The Complexity of
Cultural Convolution
Written By: Grady Brown
Much is written and said about organizational culture. Understanding it, defining it, teaching it, and promoting it, are often priorities for business leaders. Understanding organizational culture can be a hard thing to get your hands around. Great efforts and often substantial expense are devoted to these priorities with the lofty hopes of attracting and retaining employees, galvanizing employee efforts toward focused goals, and in routing resources to ends consistent with organizational objectives. Sometimes you just have to step back and take a breath, as you try to wrap your mind around what all of this really means, and what your particular role in this mishmash is? Whew!
To add additional fuel to this muddle of confounding confabulation is the pressure to correctly apply organizational culture to decisions, people, and priorities. Years ago, I was waist-deep in these matters and found myself complaining to a co-worker.

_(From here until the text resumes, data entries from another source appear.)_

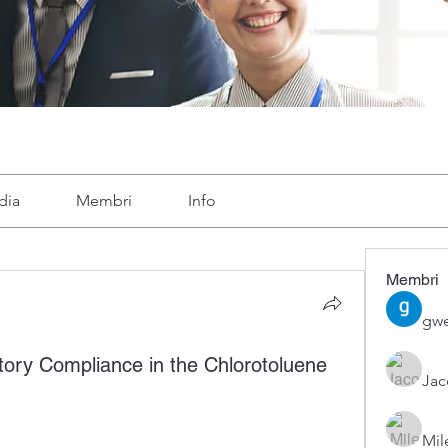
dia
Membri
Info
Membri
gwe
atory Compliance in the Chlorotoluene
Ja
Mil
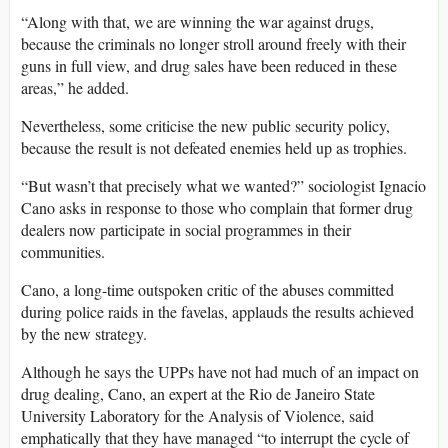
“Along with that, we are winning the war against drugs,
because the criminals no longer stroll around freely with their
guns in full view, and drug sales have been reduced in these
areas,” he added.
Nevertheless, some criticise the new public security policy,
because the result is not defeated enemies held up as trophies.
“But wasn’t that precisely what we wanted?” sociologist Ignacio
Cano asks in response to those who complain that former drug
dealers now participate in social programmes in their
communities.
Cano, a long-time outspoken critic of the abuses committed
during police raids in the favelas, applauds the results achieved
by the new strategy.
Although he says the UPPs have not had much of an impact on
drug dealing, Cano, an expert at the Rio de Janeiro State
University Laboratory for the Analysis of Violence, said
emphatically that they have managed “to interrupt the cycle of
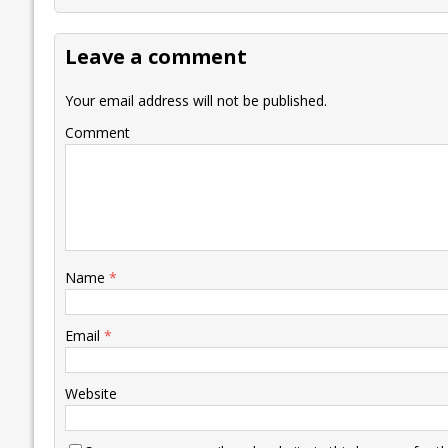
b
er
l
e
s
y
n
l
o
dI
A
Li
ot
s
Leave a comment
o
n
p
n
e
k
p
k
Your email address will not be published.
Comment
Name
*
Email
*
Website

Now, every once in a great while, you get a piece of concise information that parts the fog and clears the way to understanding. He said to me, “culture is how your organization gets stuff done.” Holy smoke, that is the kind of clarity that is worth the price of admission!
This definition cuts through the morass of what your organizational culture actually is, versus what you want it to be. The definition opens wide the door to dissect culture and clearly define its many parts, history, and various meanings. After examined, if you like an aspect of your company’s culture, it is easy to articulate it and promote it. If your review produces an undesirable organizational trait, once again, it provides easy access to define a better path for change.
"It is often the small and simple decisions that define culture. They are the nails that hold your organization together."
Earlier this year, I had an experience in which our company culture and established policy came in conflict. I had begun the process of compiling a list of employees that would be eligible for our quarterly performance bonus. One of the eligibility requirements is that an employee must work the entire quarter. It happened that in Q1, a new employee started work on the first working day of the quarter, but it happened to be the second day of the quarter. Consequently, his name did not appear on my report as I pulled it from the employee records. When the matter was identified, we confronted a fork in the road, one path leading toward consistency and process and the other path toward the right way to treat people. It didn’t take long to realize that the employee had met the criteria of working the entire quarter even though he wasn’t technically employed the entire quarter. The culture of valuing employees was upheld and fostered.
Similarly, an outstanding employee was recently considered for a well-deserved promotion. The established procedure would include a review of this advancement during our Annual Salary Planning process. Since that will not conclude for five months, announcing the change now with its associated compensation adjustment is the right way to treat people. Again, the culture of valuing employees was upheld and fostered.
It is often the small and simple decisions that define culture. They are the nails that hold your organization together. So, as you consider your current responsibilities, how are you getting things done? Are you getting them done in the way that you want? What are some small changes that you can make? Do you consider the treatment of your internal and external customers differently?